In fairness, though, I ended up only ever dating white guys since most desi guys I met just never seemed that interested in me.
I’m not Indian, but I live in a Canadian city with a predominantly brown population, and I know many Indian women who have large networks of friends and families. Try leveling up your friendships and see if they have available HVM in their circles they can vet for and set you up with. You can ask HV family members if they know anyone through work or social hobbies too.
Getting arranged by your parents is not bad if they understand and support you well.
Meeting through friends MIGHT work, if you are careful while vetting.
Personally, I don't really know too well either. As an atheist who wishes to be child free, my experiences are mostly negative as Indian men, very commonly, look for someone who is religious atleast to a certain extent and want kids.
But I wish you all the best :)
Yes, I live here, in a major city and I also WFH. My mum is very smart so there is 0 pressure on me to marry. I am somewhat active on OkC but I'm not expecting anything good to come of it. 99% of men are no good. I've kind of stopped focusing on men/dating since 2020. My plan to meet a partner is to just do what I love: travel abroad and partake in activities I enjoy. Surely you'll find someone with similar interests. It's also easier to establish chemistry in in-person meetings. OLD is frankly a waste of time. If you do stick to OLD, keep texts to a minimum, get on the phone with a dude ASAP, meet IRL once you've established he's not dangerous. Repeat after me: no long texts. Texting is NOT for getting to know anyone but to plan meet-ups/dates/etc.
Not Indian but South Asian and I personally think the arranged route is great if you're on par with your parents. I'm pretty close with mine and they know exactly what I'm looking for in a guy. The guys I meet at social events are already heavily vetted by multiple trustworthy relatives, since they've been in our general social circle for years. If you have a good social network, always best to utilise it. I'm an introvert, I hate online dating and I don't really work in very male-dominated fields so my chances of finding someone by myself are extremely slim. Best of luck.
What part of India are you in?
What types of men do you deem HV?
Of course here's the usual: stay away from anything that moves in the North or North Western states based on your inexperience. These men are usually too complicated from a femicide type situation.
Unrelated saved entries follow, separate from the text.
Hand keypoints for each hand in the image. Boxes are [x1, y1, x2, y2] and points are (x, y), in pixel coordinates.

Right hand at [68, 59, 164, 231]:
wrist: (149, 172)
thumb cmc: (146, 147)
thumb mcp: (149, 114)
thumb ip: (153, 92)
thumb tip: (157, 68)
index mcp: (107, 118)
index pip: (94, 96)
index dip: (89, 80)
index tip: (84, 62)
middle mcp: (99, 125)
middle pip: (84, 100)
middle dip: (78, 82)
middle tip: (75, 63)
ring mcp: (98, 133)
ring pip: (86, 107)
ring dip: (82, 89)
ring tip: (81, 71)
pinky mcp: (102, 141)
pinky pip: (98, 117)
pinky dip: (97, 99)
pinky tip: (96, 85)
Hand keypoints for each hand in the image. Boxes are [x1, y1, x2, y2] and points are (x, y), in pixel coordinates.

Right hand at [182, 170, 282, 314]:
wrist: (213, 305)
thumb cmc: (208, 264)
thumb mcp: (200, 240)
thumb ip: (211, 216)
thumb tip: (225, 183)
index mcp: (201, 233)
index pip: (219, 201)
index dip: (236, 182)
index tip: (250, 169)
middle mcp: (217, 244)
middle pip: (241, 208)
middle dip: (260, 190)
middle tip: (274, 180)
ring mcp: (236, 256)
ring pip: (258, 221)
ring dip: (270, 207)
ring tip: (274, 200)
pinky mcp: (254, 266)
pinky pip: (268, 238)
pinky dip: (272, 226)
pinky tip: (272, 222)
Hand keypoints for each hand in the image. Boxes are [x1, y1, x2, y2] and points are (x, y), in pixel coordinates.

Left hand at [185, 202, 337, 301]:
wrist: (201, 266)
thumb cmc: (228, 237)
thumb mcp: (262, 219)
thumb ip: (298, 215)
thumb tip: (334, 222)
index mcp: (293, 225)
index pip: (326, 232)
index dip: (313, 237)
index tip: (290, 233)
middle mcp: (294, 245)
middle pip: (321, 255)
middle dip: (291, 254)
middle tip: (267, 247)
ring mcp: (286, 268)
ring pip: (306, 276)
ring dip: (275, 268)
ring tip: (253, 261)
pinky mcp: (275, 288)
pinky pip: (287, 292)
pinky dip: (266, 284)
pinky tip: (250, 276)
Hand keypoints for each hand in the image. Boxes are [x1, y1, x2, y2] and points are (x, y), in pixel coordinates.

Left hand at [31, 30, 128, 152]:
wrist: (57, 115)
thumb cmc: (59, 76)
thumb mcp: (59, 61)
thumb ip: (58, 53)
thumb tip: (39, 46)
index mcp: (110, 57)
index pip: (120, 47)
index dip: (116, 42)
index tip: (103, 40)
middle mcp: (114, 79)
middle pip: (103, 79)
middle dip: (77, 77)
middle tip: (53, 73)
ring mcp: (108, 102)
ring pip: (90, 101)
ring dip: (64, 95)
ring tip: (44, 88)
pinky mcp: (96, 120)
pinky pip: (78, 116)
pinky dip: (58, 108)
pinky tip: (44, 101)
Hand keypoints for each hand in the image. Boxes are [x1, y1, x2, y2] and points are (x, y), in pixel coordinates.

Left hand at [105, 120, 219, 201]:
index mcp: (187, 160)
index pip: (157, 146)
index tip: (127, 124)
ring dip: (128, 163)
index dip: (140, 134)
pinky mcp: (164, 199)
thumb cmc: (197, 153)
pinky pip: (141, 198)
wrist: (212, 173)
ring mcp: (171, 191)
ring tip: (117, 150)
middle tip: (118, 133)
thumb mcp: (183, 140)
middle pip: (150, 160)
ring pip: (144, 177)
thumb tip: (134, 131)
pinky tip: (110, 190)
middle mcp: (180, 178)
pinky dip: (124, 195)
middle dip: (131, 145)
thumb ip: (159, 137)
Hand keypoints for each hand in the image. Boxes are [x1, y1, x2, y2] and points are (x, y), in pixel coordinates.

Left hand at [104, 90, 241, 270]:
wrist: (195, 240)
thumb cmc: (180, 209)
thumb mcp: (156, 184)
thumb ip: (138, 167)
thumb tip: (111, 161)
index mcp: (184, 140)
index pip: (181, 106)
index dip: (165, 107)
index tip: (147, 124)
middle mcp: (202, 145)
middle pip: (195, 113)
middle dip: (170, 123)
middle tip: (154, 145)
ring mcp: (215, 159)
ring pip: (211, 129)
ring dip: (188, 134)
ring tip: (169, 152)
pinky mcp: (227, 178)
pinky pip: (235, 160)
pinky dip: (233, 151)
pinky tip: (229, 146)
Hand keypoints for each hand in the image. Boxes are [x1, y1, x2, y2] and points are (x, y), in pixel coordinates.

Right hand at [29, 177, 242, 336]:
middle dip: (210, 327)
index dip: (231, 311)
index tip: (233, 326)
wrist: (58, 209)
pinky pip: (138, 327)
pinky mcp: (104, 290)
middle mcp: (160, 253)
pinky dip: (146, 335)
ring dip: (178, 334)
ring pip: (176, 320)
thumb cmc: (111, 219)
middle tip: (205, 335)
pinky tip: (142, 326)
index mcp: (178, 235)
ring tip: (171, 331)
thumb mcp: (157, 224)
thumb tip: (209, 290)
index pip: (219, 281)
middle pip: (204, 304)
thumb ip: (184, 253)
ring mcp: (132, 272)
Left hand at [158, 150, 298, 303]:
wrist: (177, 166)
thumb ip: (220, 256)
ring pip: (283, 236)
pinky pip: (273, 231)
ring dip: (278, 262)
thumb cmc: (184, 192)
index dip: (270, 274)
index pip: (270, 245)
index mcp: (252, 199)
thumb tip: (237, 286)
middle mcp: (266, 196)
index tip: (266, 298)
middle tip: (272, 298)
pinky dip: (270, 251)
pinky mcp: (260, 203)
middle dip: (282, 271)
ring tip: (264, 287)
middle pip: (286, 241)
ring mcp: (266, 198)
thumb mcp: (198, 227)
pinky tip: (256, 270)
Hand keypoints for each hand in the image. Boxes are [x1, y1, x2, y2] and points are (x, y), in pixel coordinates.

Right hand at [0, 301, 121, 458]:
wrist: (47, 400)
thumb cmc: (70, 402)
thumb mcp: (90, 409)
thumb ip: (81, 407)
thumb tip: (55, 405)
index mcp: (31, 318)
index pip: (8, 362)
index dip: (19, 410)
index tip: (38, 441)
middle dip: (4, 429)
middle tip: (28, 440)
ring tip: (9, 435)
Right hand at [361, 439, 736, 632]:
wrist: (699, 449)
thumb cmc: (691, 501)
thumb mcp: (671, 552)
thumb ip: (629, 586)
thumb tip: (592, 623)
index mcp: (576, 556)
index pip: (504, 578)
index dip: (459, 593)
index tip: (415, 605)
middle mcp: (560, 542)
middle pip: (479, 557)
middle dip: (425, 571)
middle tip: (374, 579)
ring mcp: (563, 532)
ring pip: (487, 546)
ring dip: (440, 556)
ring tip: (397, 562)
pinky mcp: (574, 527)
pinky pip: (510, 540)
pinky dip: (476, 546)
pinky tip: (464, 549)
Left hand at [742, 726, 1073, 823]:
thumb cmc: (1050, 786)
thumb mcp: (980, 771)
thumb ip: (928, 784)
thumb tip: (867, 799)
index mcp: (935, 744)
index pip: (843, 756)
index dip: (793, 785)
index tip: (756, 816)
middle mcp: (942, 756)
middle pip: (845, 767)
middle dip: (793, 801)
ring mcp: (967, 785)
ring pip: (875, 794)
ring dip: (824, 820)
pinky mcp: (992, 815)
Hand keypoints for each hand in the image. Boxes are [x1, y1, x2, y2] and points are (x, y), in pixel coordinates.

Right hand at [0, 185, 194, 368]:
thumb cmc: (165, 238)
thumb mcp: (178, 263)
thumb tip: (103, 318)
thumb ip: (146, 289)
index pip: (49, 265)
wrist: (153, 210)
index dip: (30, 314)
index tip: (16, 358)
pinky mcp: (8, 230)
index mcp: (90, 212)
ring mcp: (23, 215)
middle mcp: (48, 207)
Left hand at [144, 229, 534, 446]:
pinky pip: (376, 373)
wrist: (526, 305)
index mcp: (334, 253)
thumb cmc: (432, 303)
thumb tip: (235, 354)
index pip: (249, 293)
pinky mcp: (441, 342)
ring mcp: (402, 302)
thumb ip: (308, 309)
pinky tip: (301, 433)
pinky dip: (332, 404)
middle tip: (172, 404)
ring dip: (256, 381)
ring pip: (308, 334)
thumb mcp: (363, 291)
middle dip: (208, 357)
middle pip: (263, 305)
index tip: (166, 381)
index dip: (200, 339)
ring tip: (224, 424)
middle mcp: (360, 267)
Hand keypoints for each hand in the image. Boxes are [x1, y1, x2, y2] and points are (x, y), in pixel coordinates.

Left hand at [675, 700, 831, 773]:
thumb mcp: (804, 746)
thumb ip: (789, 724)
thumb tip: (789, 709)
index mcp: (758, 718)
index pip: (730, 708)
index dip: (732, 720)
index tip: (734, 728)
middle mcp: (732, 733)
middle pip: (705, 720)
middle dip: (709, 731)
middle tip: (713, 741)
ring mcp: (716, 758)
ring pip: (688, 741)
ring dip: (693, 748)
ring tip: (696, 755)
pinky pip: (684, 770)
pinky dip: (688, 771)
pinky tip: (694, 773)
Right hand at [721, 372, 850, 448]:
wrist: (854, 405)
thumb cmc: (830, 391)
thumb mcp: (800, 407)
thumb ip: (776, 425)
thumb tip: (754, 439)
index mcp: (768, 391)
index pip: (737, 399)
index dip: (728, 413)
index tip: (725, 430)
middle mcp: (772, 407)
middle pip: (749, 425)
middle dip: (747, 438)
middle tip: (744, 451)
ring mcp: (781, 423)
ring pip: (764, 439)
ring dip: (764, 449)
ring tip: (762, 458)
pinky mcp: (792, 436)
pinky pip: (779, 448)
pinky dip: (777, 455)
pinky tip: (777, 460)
I would always prefer men from south especially Tamil men even though I am not distantly from the same background. India survived it's invaders due to people who preserved their culture. Coming from a similar background (brahmin), I could easily chose the right from the bad ones.
Also, do not even think of dating men whose family has a configuration like this: No women born in two/three generations, when conceived naturally. There's a curse on such people for real.
Good news is that men are in excess here. Also, they don't mind marrying women who are not as educated as they are or even as educated as they are. Prefer not to mingle with people who are not as educated but earn somehow too much than you.
What worked for me: I heavily interacted with the women folk in the family and they are absolutely a league of great women. Touch wood.